Each entry is to be retyped exactly as it appears. Leave the images out.
=== DATA PROVIDED ===
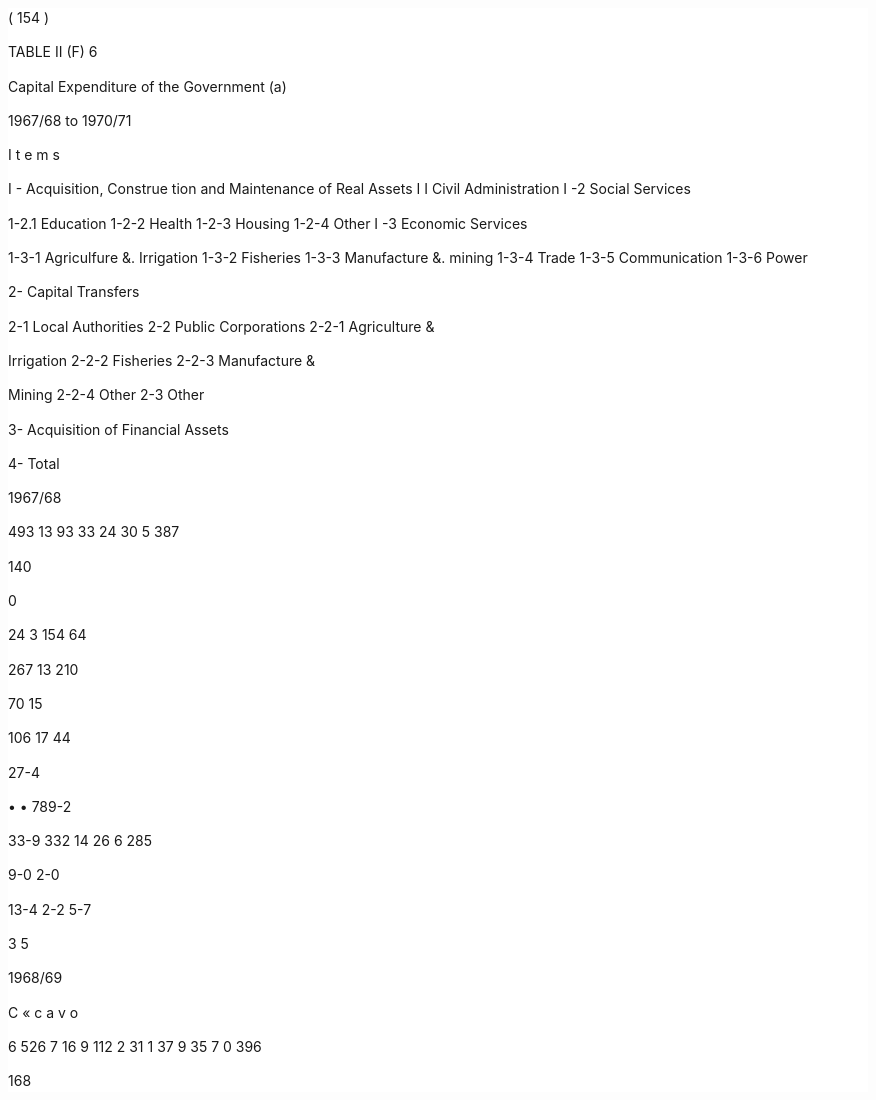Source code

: ( 154 )

TABLE II (F) 6

Capital Expenditure of the Government (a)

1967/68 to 1970/71

I t e m s

I - Acquisition, Construe tion and Maintenance of Real Assets I I Civil Administration I -2 Social Services

1-2.1 Education 1-2-2 Health 1-2-3 Housing 1-2-4 Other I -3 Economic Services

1-3-1 Agriculfure &. Irrigation 1-3-2 Fisheries 1-3-3 Manufacture &. mining 1-3-4 Trade 1-3-5 Communication 1-3-6 Power

2- Capital Transfers

2-1 Local Authorities 2-2 Public Corporations 2-2-1 Agriculture &

Irrigation 2-2-2 Fisheries 2-2-3 Manufacture &

Mining 2-2-4 Other 2-3 Other

3- Acquisition of Financial Assets

4- Total

1967/68

493 13 93 33 24 30 5 387

140

0

24 3 154 64

267 13 210

70 15

106 17 44

27-4

• • 789-2

33-9 332 14 26 6 285

9-0 2-0

13-4 2-2 5-7

3 5

1968/69

C « c a v o

6 526 7 16 9 112 2 31 1 37 9 35 7 0 396

168
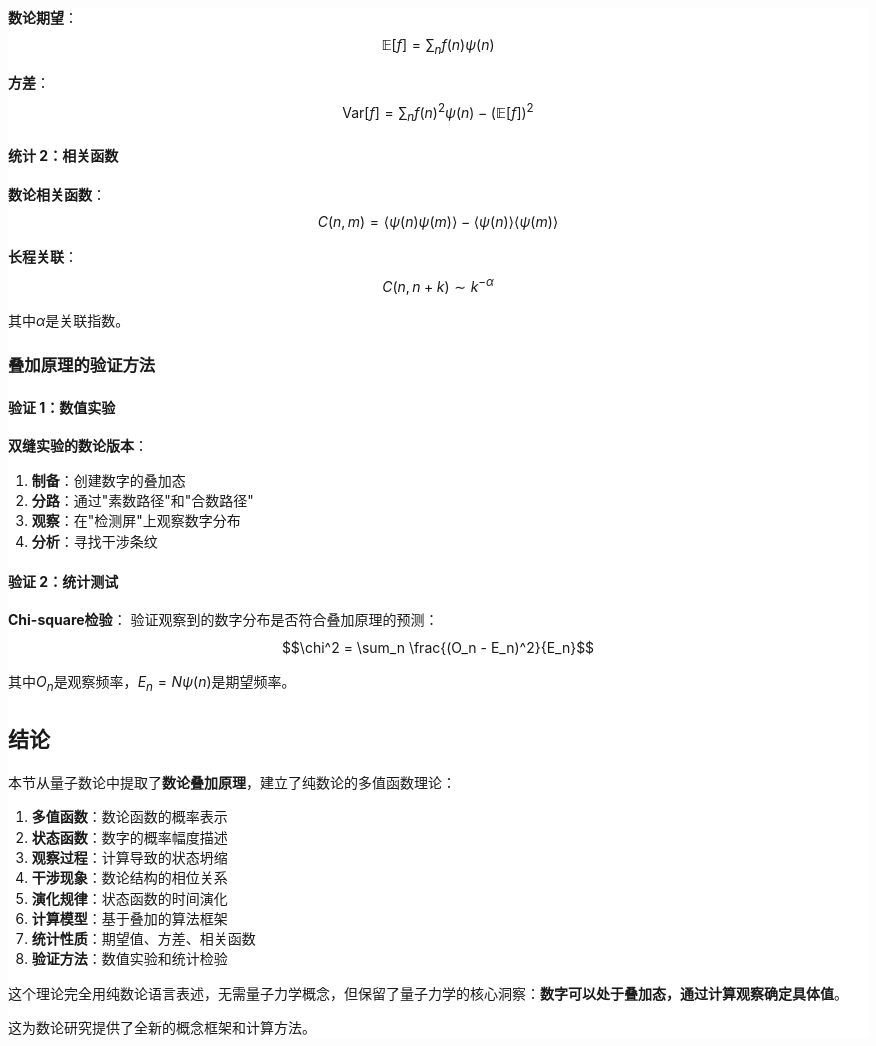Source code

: **数论期望**：
$$\mathbb{E}[f] = \sum_n f(n) \psi(n)$$

**方差**：
$$\text{Var}[f] = \sum_n f(n)^2 \psi(n) - (\mathbb{E}[f])^2$$

#### 统计 2：相关函数

**数论相关函数**：
$$C(n,m) = \langle \psi(n) \psi(m) \rangle - \langle \psi(n) \rangle \langle \psi(m) \rangle$$

**长程关联**：
$$C(n, n+k) \sim k^{-\alpha}$$

其中$\alpha$是关联指数。

### 叠加原理的验证方法

#### 验证 1：数值实验

**双缝实验的数论版本**：
1. **制备**：创建数字的叠加态
2. **分路**：通过"素数路径"和"合数路径"
3. **观察**：在"检测屏"上观察数字分布
4. **分析**：寻找干涉条纹

#### 验证 2：统计测试

**Chi-square检验**：
验证观察到的数字分布是否符合叠加原理的预测：
$$\chi^2 = \sum_n \frac{(O_n - E_n)^2}{E_n}$$

其中$O_n$是观察频率，$E_n = N \psi(n)$是期望频率。

## 结论

本节从量子数论中提取了**数论叠加原理**，建立了纯数论的多值函数理论：

1. **多值函数**：数论函数的概率表示
2. **状态函数**：数字的概率幅度描述
3. **观察过程**：计算导致的状态坍缩
4. **干涉现象**：数论结构的相位关系
5. **演化规律**：状态函数的时间演化
6. **计算模型**：基于叠加的算法框架
7. **统计性质**：期望值、方差、相关函数
8. **验证方法**：数值实验和统计检验

这个理论完全用纯数论语言表述，无需量子力学概念，但保留了量子力学的核心洞察：**数字可以处于叠加态，通过计算观察确定具体值**。

这为数论研究提供了全新的概念框架和计算方法。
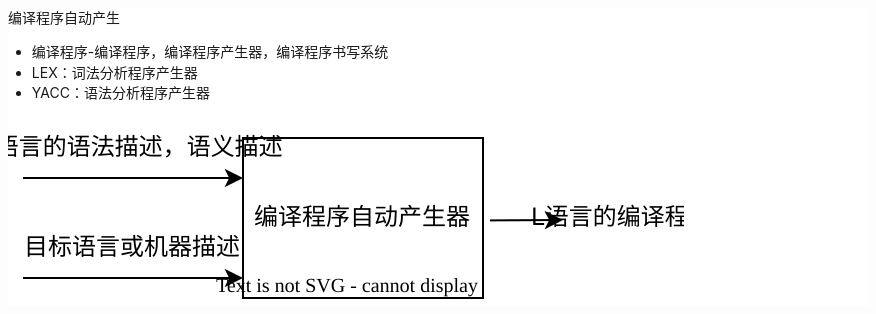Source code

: 



编译程序自动产生

- 编译程序-编译程序，编译程序产生器，编译程序书写系统
- LEX：词法分析程序产生器
- YACC：语法分析程序产生器

![](img/编译原理绪论.assets/编译程序自动产生器.svg)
===
SOLUTION
Source code

: ( 154 )

TABLE II (F) 6

Capital Expenditure of the Government (a)

1967/68 to 1970/71

I t e m s

I - Acquisition, Construe tion and Maintenance of Real Assets I I Civil Administration I -2 Social Services

1-2.1 Education 1-2-2 Health 1-2-3 Housing 1-2-4 Other I -3 Economic Services

1-3-1 Agriculfure &. Irrigation 1-3-2 Fisheries 1-3-3 Manufacture &. mining 1-3-4 Trade 1-3-5 Communication 1-3-6 Power

2- Capital Transfers

2-1 Local Authorities 2-2 Public Corporations 2-2-1 Agriculture &

Irrigation 2-2-2 Fisheries 2-2-3 Manufacture &

Mining 2-2-4 Other 2-3 Other

3- Acquisition of Financial Assets

4- Total

1967/68

493 13 93 33 24 30 5 387

140

0

24 3 154 64

267 13 210

70 15

106 17 44

27-4

• • 789-2

33-9 332 14 26 6 285

9-0 2-0

13-4 2-2 5-7

3 5

1968/69

C « c a v o

6 526 7 16 9 112 2 31 1 37 9 35 7 0 396

168
Source code

: **数论期望**：
$$\mathbb{E}[f] = \sum_n f(n) \psi(n)$$

**方差**：
$$\text{Var}[f] = \sum_n f(n)^2 \psi(n) - (\mathbb{E}[f])^2$$

#### 统计 2：相关函数

**数论相关函数**：
$$C(n,m) = \langle \psi(n) \psi(m) \rangle - \langle \psi(n) \rangle \langle \psi(m) \rangle$$

**长程关联**：
$$C(n, n+k) \sim k^{-\alpha}$$

其中$\alpha$是关联指数。

### 叠加原理的验证方法

#### 验证 1：数值实验

**双缝实验的数论版本**：
1. **制备**：创建数字的叠加态
2. **分路**：通过"素数路径"和"合数路径"
3. **观察**：在"检测屏"上观察数字分布
4. **分析**：寻找干涉条纹

#### 验证 2：统计测试

**Chi-square检验**：
验证观察到的数字分布是否符合叠加原理的预测：
$$\chi^2 = \sum_n \frac{(O_n - E_n)^2}{E_n}$$

其中$O_n$是观察频率，$E_n = N \psi(n)$是期望频率。

## 结论

本节从量子数论中提取了**数论叠加原理**，建立了纯数论的多值函数理论：

1. **多值函数**：数论函数的概率表示
2. **状态函数**：数字的概率幅度描述
3. **观察过程**：计算导致的状态坍缩
4. **干涉现象**：数论结构的相位关系
5. **演化规律**：状态函数的时间演化
6. **计算模型**：基于叠加的算法框架
7. **统计性质**：期望值、方差、相关函数
8. **验证方法**：数值实验和统计检验

这个理论完全用纯数论语言表述，无需量子力学概念，但保留了量子力学的核心洞察：**数字可以处于叠加态，通过计算观察确定具体值**。

这为数论研究提供了全新的概念框架和计算方法。
Source code

: 



编译程序自动产生

- 编译程序-编译程序，编译程序产生器，编译程序书写系统
- LEX：词法分析程序产生器
- YACC：语法分析程序产生器

![](img/编译原理绪论.assets/编译程序自动产生器.svg)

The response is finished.